──────── Input data

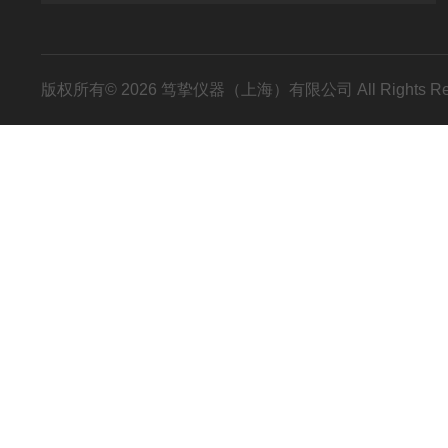
版权所有© 2026 笃挚仪器（上海）有限公司 All Rights R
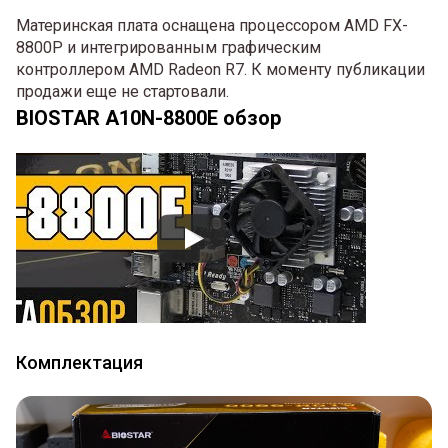
Материнская плата оснащена процессором AMD FX-
8800P и интегрированным графическим
контроллером AMD Radeon R7. К моменту публикации
продажи еще не стартовали.
BIOSTAR A10N-8800E обзор
Комплектация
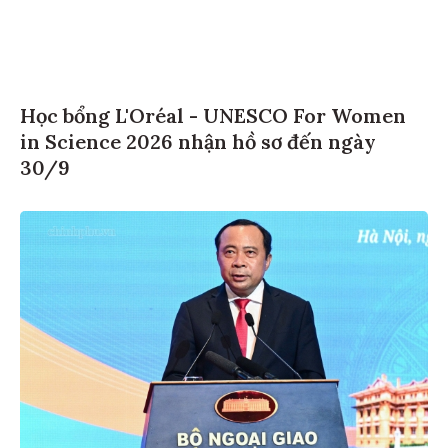
Học bổng L'Oréal - UNESCO For Women
in Science 2026 nhận hồ sơ đến ngày
30/9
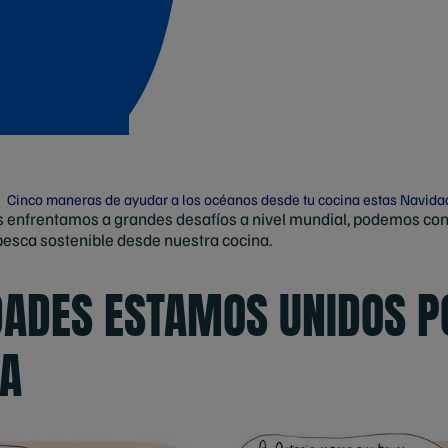
Cinco maneras de ayudar a los océanos desde tu cocina estas Navida
 enfrentamos a grandes desafíos a nivel mundial, podemos contri
pesca sostenible desde nuestra cocina.
DADES ESTAMOS UNIDOS P
SA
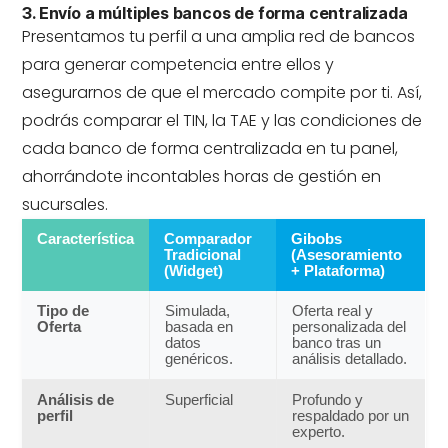
3. Envío a múltiples bancos de forma centralizada
Presentamos tu perfil a una amplia red de bancos
para generar competencia entre ellos y
asegurarnos de que el mercado compite por ti. Así,
podrás comparar el TIN, la TAE y las condiciones de
cada banco de forma centralizada en tu panel,
ahorrándote incontables horas de gestión en
sucursales.
Característica
Comparador
Gibobs
Tradicional
(Asesoramiento
(Widget)
+ Plataforma)
Tipo de
Simulada,
Oferta real y
Oferta
basada en
personalizada del
datos
banco tras un
genéricos.
análisis detallado.
Análisis de
Superficial
Profundo y
perfil
respaldado por un
experto.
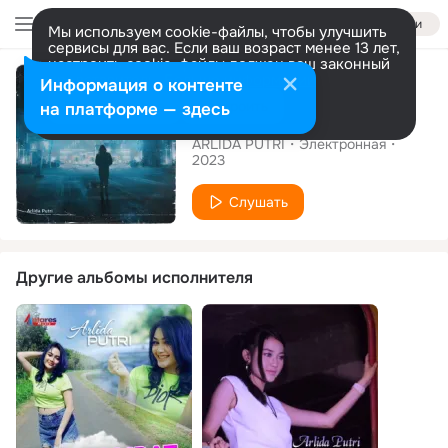
Войти
Мы используем cookie-файлы, чтобы улучшить
сервисы для вас. Если ваш возраст менее 13 лет,
настроить cookie-файлы должен ваш законный
Сингл
представитель.
Больше информации
Информация о контенте
Разрешить все
Настроить
на платформе — здесь
Forced Kantional
ARLIDA PUTRI
Электронная
2023
Слушать
Другие альбомы исполнителя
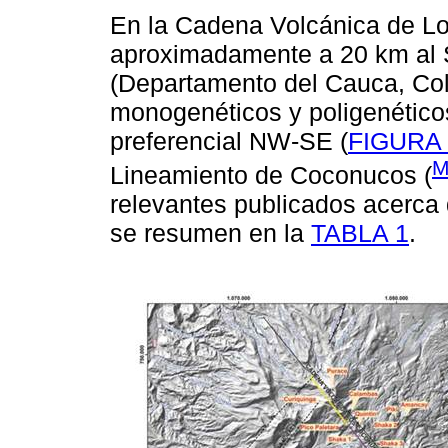
En la Cadena Volcánica de L
aproximadamente a 20 km al 
(Departamento del Cauca, Col
monogenéticos y poligenético
preferencial NW-SE (
FIGURA 
M
Lineamiento de Coconucos (
relevantes publicados acerca 
se resumen en la
TABLA 1
.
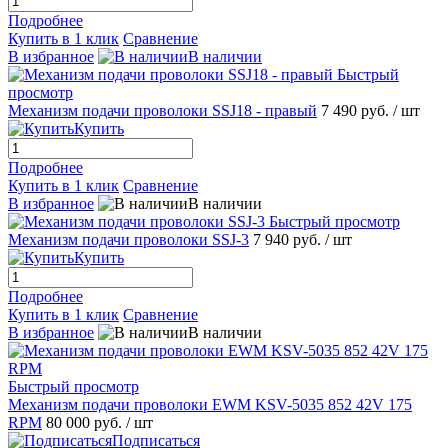
Подробнее
Купить в 1 клик
Сравнение
В избранное
В наличии
Быстрый
просмотр
Механизм подачи проволоки SSJ18 - правый
7 490 руб.
/ шт
Купить
Подробнее
Купить в 1 клик
Сравнение
В избранное
В наличии
Быстрый просмотр
Механизм подачи проволоки SSJ-3
7 940 руб.
/ шт
Купить
Подробнее
Купить в 1 клик
Сравнение
В избранное
В наличии
Быстрый просмотр
Механизм подачи проволоки EWM KSV-5035 852 42V 175
RPM
80 000 руб.
/ шт
Подписаться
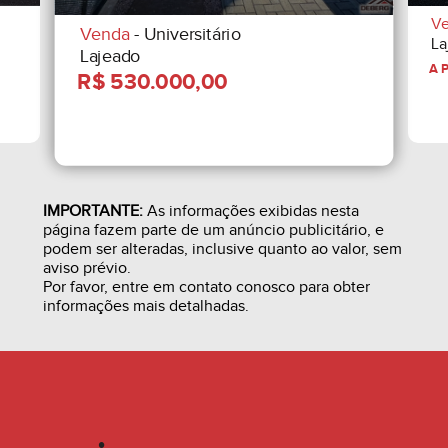
V
Venda
- Universitário
La
Lajeado
IMPORTANTE:
As informações exibidas nesta
página fazem parte de um anúncio publicitário, e
podem ser alteradas, inclusive quanto ao valor, sem
aviso prévio.
Por favor, entre em contato conosco para obter
informações mais detalhadas.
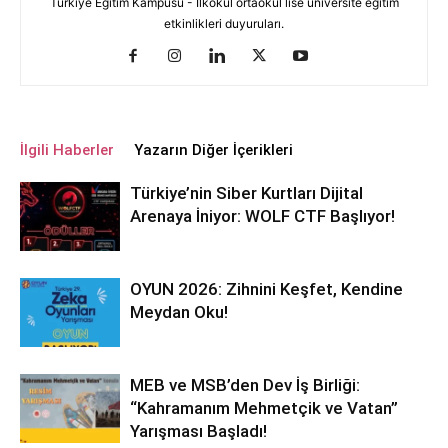
Türkiye Eğitim Kampüsü - İlkokul ortaokul lise üniversite eğitim
etkinlikleri duyuruları.
İlgili Haberler
Yazarın Diğer İçerikleri
Türkiye’nin Siber Kurtları Dijital
Arenaya İniyor: WOLF CTF Başlıyor!
OYUN 2026: Zihnini Keşfet, Kendine
Meydan Oku!
MEB ve MSB’den Dev İş Birliği:
“Kahramanım Mehmetçik ve Vatan”
Yarışması Başladı!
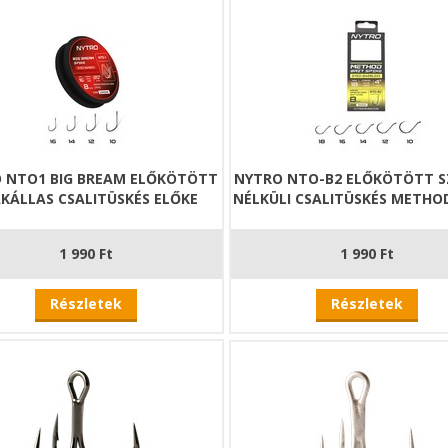
 NTO1 BIG BREAM ELŐKÖTÖTT
NYTRO NTO-B2 ELŐKÖTÖTT S
KÁLLAS CSALITÜSKÉS ELŐKE
NÉLKÜLI CSALITÜSKÉS METHO
1 990 Ft
1 990 Ft
Részletek
Részletek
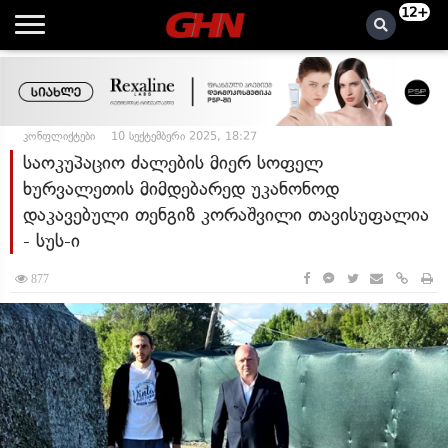
12+
კონფლიქტები
10 სექტემბერი 2025, 18:27
საოკუპაციო ძალების მიერ სოფელ
ხურვალეთის მიმდებარედ უკანონოდ
დაკავებული თენგიზ კორაშვილი თავისუფალია
- სუს-ი
877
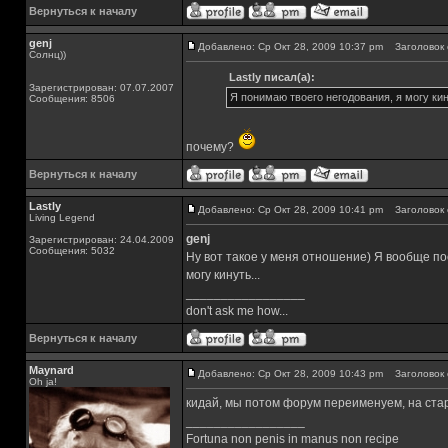
Вернуться к началу
genj
Добавлено: Ср Окт 28, 2009 10:37 pm
Заголовок 
Солнц))
Lastly писал(а):
Зарегистрирован: 07.07.2007
Я понимаю твоего негодования, я могу кин
Сообщения: 8506
почему?
Вернуться к началу
Lastly
Добавлено: Ср Окт 28, 2009 10:41 pm
Заголовок 
Living Legend
genj
Зарегистрирован: 24.04.2009
Сообщения: 5032
Ну вот такое у меня отношение) Я вообще пос
могу кинуть...
_________________
don't ask me how...
Вернуться к началу
Maynard
Добавлено: Ср Окт 28, 2009 10:43 pm
Заголовок 
Oh ja!
кидай, мы потом форум переименуем, на ста
_________________
Fortuna non penis in manus non recipe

────────────────

* Job item:
Transcribe every line of text from all of the data above exactly as it appears, leaving out the picture markers.

* Exercise solution:
版权所有© 2026 笃挚仪器（上海）有限公司 All Rights R
Материнская плата оснащена процессором AMD FX-
8800P и интегрированным графическим
контроллером AMD Radeon R7. К моменту публикации
продажи еще не стартовали.
BIOSTAR A10N-8800E обзор
Комплектация
Học bổng L'Oréal - UNESCO For Women
in Science 2026 nhận hồ sơ đến ngày
30/9
Cinco maneras de ayudar a los océanos desde tu cocina estas Navida
 enfrentamos a grandes desafíos a nivel mundial, podemos contri
pesca sostenible desde nuestra cocina.
DADES ESTAMOS UNIDOS P
SA
3. Envío a múltiples bancos de forma centralizada
Presentamos tu perfil a una amplia red de bancos
para generar competencia entre ellos y
asegurarnos de que el mercado compite por ti. Así,
podrás comparar el TIN, la TAE y las condiciones de
cada banco de forma centralizada en tu panel,
ahorrándote incontables horas de gestión en
sucursales.
Característica
Comparador
Gibobs
Tradicional
(Asesoramiento
(Widget)
+ Plataforma)
Tipo de
Simulada,
Oferta real y
Oferta
basada en
personalizada del
datos
banco tras un
genéricos.
análisis detallado.
Análisis de
Superficial
Profundo y
perfil
respaldado por un
experto.
Войти
Мы используем cookie-файлы, чтобы улучшить
сервисы для вас. Если ваш возраст менее 13 лет,
настроить cookie-файлы должен ваш законный
Сингл
представитель.
Больше информации
Информация о контенте
Разрешить все
Настроить
на платформе — здесь
Forced Kantional
ARLIDA PUTRI
Электронная
2023
Слушать
Другие альбомы исполнителя
En la Cadena Volcánica de L
aproximadamente a 20 km al 
(Departamento del Cauca, Col
monogenéticos y poligenético
preferencial NW-SE (
FIGURA 
M
Lineamiento de Coconucos (
relevantes publicados acerca 
se resumen en la
TABLA 1
.
Подробнее
Купить в 1 клик
Сравнение
В избранное
В наличии
Быстрый
просмотр
Механизм подачи проволоки SSJ18 - правый
7 490 руб.
/ шт
Купить
Подробнее
Купить в 1 клик
Сравнение
В избранное
В наличии
Быстрый просмотр
Механизм подачи проволоки SSJ-3
7 940 руб.
/ шт
Купить
Подробнее
Купить в 1 клик
Сравнение
В избранное
В наличии
Быстрый просмотр
Механизм подачи проволоки EWM KSV-5035 852 42V 175
RPM
80 000 руб.
/ шт
Подписаться
V
Venda
- Universitário
La
Lajeado
IMPORTANTE:
As informações exibidas nesta
página fazem parte de um anúncio publicitário, e
podem ser alteradas, inclusive quanto ao valor, sem
aviso prévio.
Por favor, entre em contato conosco para obter
informações mais detalhadas.
Türkiye Eğitim Kampüsü - İlkokul ortaokul lise üniversite eğitim
etkinlikleri duyuruları.
İlgili Haberler
Yazarın Diğer İçerikleri
Türkiye’nin Siber Kurtları Dijital
Arenaya İniyor: WOLF CTF Başlıyor!
OYUN 2026: Zihnini Keşfet, Kendine
Meydan Oku!
MEB ve MSB’den Dev İş Birliği:
“Kahramanım Mehmetçik ve Vatan”
Yarışması Başladı!
 NTO1 BIG BREAM ELŐKÖTÖTT
NYTRO NTO-B2 ELŐKÖTÖTT S
KÁLLAS CSALITÜSKÉS ELŐKE
NÉLKÜLI CSALITÜSKÉS METHO
1 990 Ft
1 990 Ft
Részletek
Részletek
12+
კონფლიქტები
10 სექტემბერი 2025, 18:27
საოკუპაციო ძალების მიერ სოფელ
ხურვალეთის მიმდებარედ უკანონოდ
დაკავებული თენგიზ კორაშვილი თავისუფალია
- სუს-ი
877
Вернуться к началу
genj
Добавлено: Ср Окт 28, 2009 10:37 pm
Заголовок 
Солнц))
Lastly писал(а):
Зарегистрирован: 07.07.2007
Я понимаю твоего негодования, я могу кин
Сообщения: 8506
почему?
Вернуться к началу
Lastly
Добавлено: Ср Окт 28, 2009 10:41 pm
Заголовок 
Living Legend
genj
Зарегистрирован: 24.04.2009
Сообщения: 5032
Ну вот такое у меня отношение) Я вообще пос
могу кинуть...
_________________
don't ask me how...
Вернуться к началу
Maynard
Добавлено: Ср Окт 28, 2009 10:43 pm
Заголовок 
Oh ja!
кидай, мы потом форум переименуем, на ста
_________________
Fortuna non penis in manus non recipe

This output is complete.